“And the winner is…” called the presenter as he carefully opened the ceremonial envelope. The huge room was filled with silent yet eager anticipation.
He then paused, wondering why everyone was suddenly talking, laughing and groaning, then dutifully took the card from the envelope, and read out the winner’s name.
What could have gone wrong? Slide synch, that’s what.
While the speaker was fiddling with his envelope, someone else advanced the slides too quickly, and revealed the winner’s name to all but the speaker before the envelope had even been opened. Doh! Not only did this make the speaker look silly, it made everyone think less of the organization of the event, both for the Powerpoint slip-up and for even using ceremonial envelopes when the winners were already on the slides.
This actually happened at a government business awards ceremony in France in June. It was the worst of many Powerpoint transgressions that evening. I felt like finding whoever created all the terrible, cluttered and ugly slides and slapping him around the face with a copy of Presentation Zen. But I am not a violent man (it’s a fairly heavy book, after all), and I remembered something Biblical telling me to forgive them their sins for they know not what they do. It’s certain they didn’t have a clue what they were doing.
Anyhow, what went wrong? The slides weren’t properly in synch with the talk. This can be a very difficult thing to get right if you have to advance the slides for someone else.
I have done this on two occasions. Once, I was advancing the slides for the Procter & Gamble leadership team as they were making presentations to the European Workers Council. This worked well, not only because I had created the slides myself, but also because everything was read from a script (since everything was being simultaneously translated, and the interpreters find it easier to translate from a script), and I had ensured the slide transitions were properly written into the script.
The other time was more recently, where I was advancing the slides for a customer who had not had time to rehearse, and where there was only an outline of the presentation, not a script. This worked reasonably well, but could have been better and more natural. I had created the slides and the outline and knew the subject well, and I was paying close attention – and I’m a presentation pro. If I can’t get it spot-on in those circumstances, there’s a good chance many people will end up being at least slightly out of synch, and slides which advance at just slightly the wrong time don’t look very professional.

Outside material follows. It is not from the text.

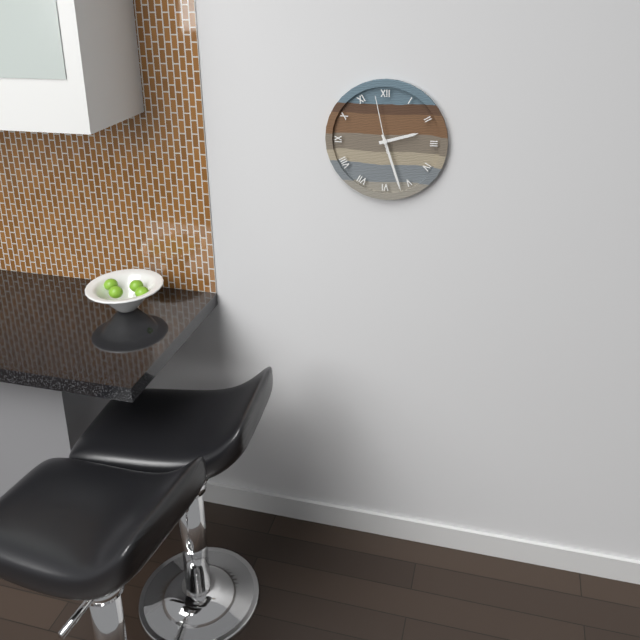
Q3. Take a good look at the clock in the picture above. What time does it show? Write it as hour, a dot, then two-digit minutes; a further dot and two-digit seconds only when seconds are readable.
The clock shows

I have two pieces of advice to avoid this kind of situation completely.
- Advance your own slides, using a clicker / laser-pointer – a hand-held widget with buttons to advance and reverse the slides, often a laser pointer, and often a useful button to switch off the projection (like hitting “B” in Powerpoint). Insist on this. Nobody can get the timing right and control things better than you can. This way, if you need to adjust the order or skip slides, it’s easy to do so – you don’t have to call out “can you please skip the next two slides?” which sounds extremely poor.
- If you can’t advance your own slides, don’t use slides at all. Seriously. It’s just not worth the risk.
Someone at that government awards ceremony didn’t take this advice, and sadly at the end of the show, everyone was talking not about the great companies who won awards, but about the cock-up in the slide synch. Is that the impression you want to leave at your next presentation?